STF pode anular fatiamento de veto presidencial

A sessão mais recente no Congresso Nacional abriu uma discussão que, embora técnica à primeira vista, tem potencial de reverberar por todo o sistema político. No centro do debate está a decisão do presidente do Senado, Davi Alcolumbre, de “fatiar” um veto presidencial — ou seja, submeter à análise apenas partes dele, em vez do conjunto completo. A medida acendeu alertas entre juristas e parlamentares por aparentemente contrariar o rito previsto no artigo 66 da Constituição Federal de 1988.

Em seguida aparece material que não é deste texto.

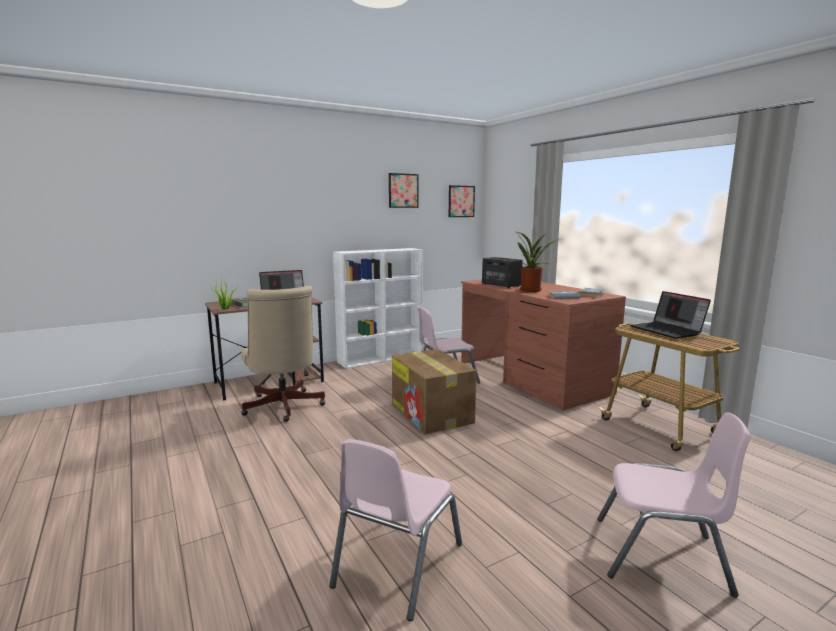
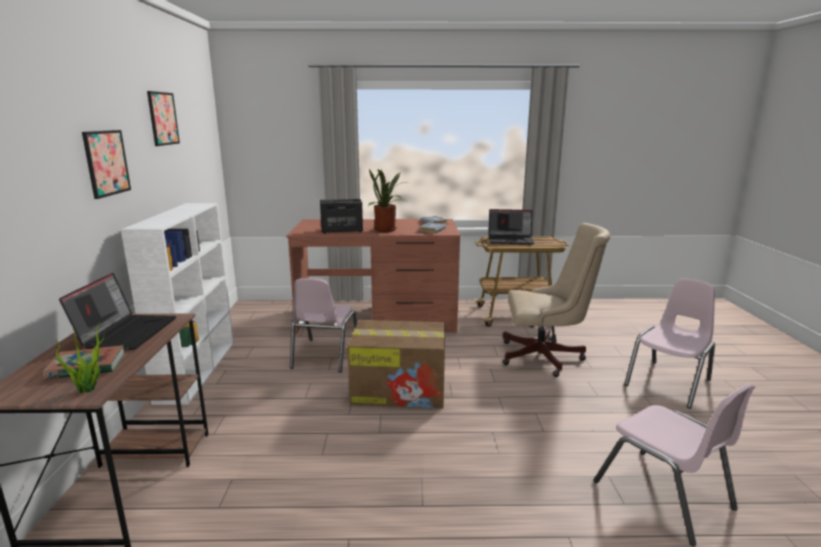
camera: 60 degrees left, 5 degrees up
(283, 408) = (256, 493): beige office chair -> beige office chair (546, 357)
(461, 201) = (205, 131): picture -> picture (106, 163)

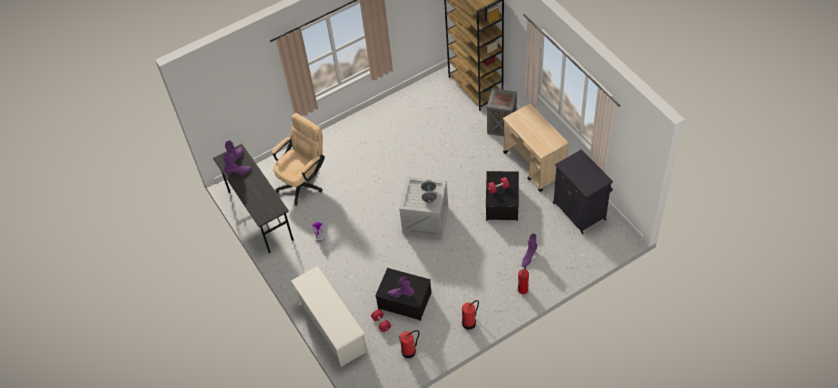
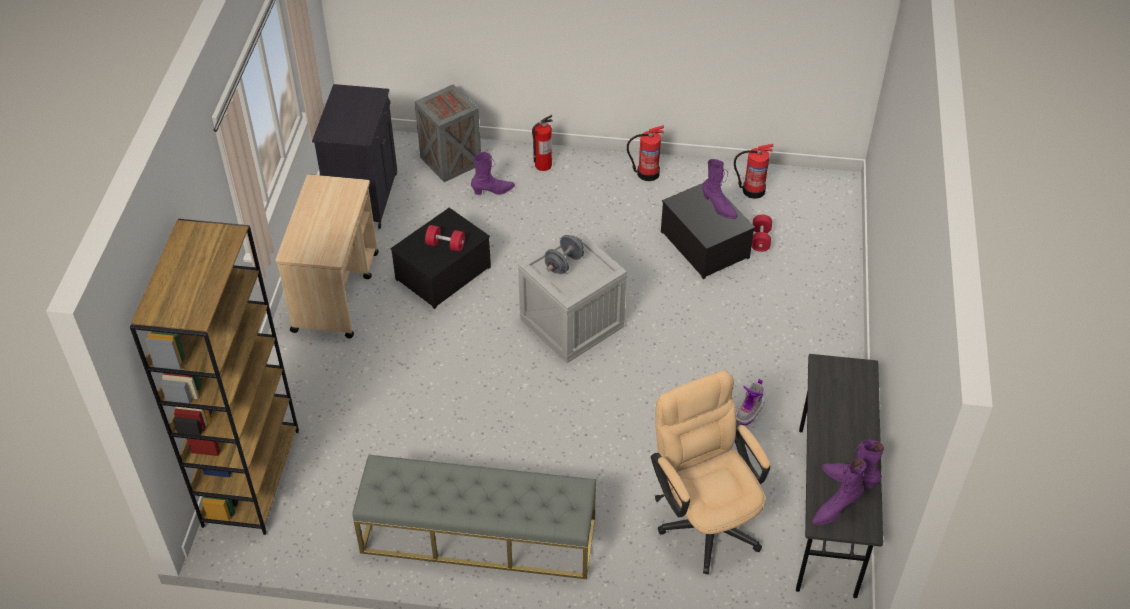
camera: 145 degrees left, 5 degrees down
(304, 182) = (704, 517): beige office chair -> beige office chair turned 75 degrees clockwise
(332, 327) = (832, 275): white shoe rack -> none
(378, 123) = (478, 536): none -> grey bench
(501, 125) = (301, 381): crate -> crate (450, 162)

Na prática, o procedimento adotado rompe com uma tradição institucional consolidada. Historicamente, vetos presidenciais são apreciados de forma integral, justamente para evitar interpretações fragmentadas que possam comprometer a coerência da norma. Ao alterar esse fluxo, ainda que com intenção política pontual, cria-se uma zona cinzenta: abre-se espaço para decisões casuísticas, sujeitas a questionamentos jurídicos imediatos.
Esse tipo de controvérsia dificilmente permanece restrito ao Legislativo. O Supremo Tribunal Federal já demonstrou, em ocasiões anteriores, pouca tolerância com inovações procedimentais que não estejam claramente respaldadas pela Constituição. A Corte costuma agir quando identifica vícios formais — não necessariamente no conteúdo da decisão, mas na forma como ela foi construída. E, nesse caso, o debate não gira em torno do mérito do veto, mas da forma de sua apreciação.
Nos bastidores de Brasília, o tema reacende uma discussão antiga: até onde vai a autonomia do Congresso para reinterpretar seus próprios ritos? E mais importante, qual é o limite antes que isso afete o equilíbrio entre os Poderes? A previsibilidade das regras é um dos pilares da segurança jurídica. Quando esse pilar balança, o impacto não é apenas institucional — ele alcança a economia, os investimentos e a confiança internacional.
Vale lembrar que, em governos anteriores, incluindo os mandatos de Luiz Inácio Lula da Silva, houve um cuidado considerável em manter os ritos legislativos intactos, mesmo em cenários de forte pressão política. Não por formalidade excessiva, mas por estratégia: respeitar o processo é garantir que decisões tomadas hoje não sejam desfeitas amanhã.
O próprio presidente tem reforçado esse discurso em diferentes arenas. Em participação recente na Organização das Nações Unidas, Lula destacou que instituições sólidas são fundamentais para a estabilidade democrática. A fala, ainda que voltada ao cenário global, dialoga diretamente com o momento interno do país. Afinal, não há política pública duradoura sem base jurídica consistente — algo evidente em programas como o Bolsa Família, que dependem de previsibilidade institucional para funcionar plenamente.
Se o caso avançar ao STF e houver anulação da votação, o recado tende a ser claro: procedimentos importam tanto quanto resultados. Isso pode levar o Congresso a revisar práticas internas e reforçar a observância do regimento, evitando novos conflitos.
Ao mesmo tempo, o episódio deve influenciar negociações futuras. Em um ambiente político já marcado por polarização, qualquer sinal de insegurança jurídica amplia tensões e exige maior habilidade de articulação entre governo e oposição.
No fim das contas, o ponto mais relevante talvez não seja o veto em si, mas o precedente que pode surgir desse impasse. A forma como essa questão será resolvida ajudará a definir os contornos da atuação legislativa nos próximos anos. Em um cenário onde o Brasil busca estabilidade e crescimento, respeitar as regras do jogo não é apenas uma exigência legal — é uma necessidade estratégica.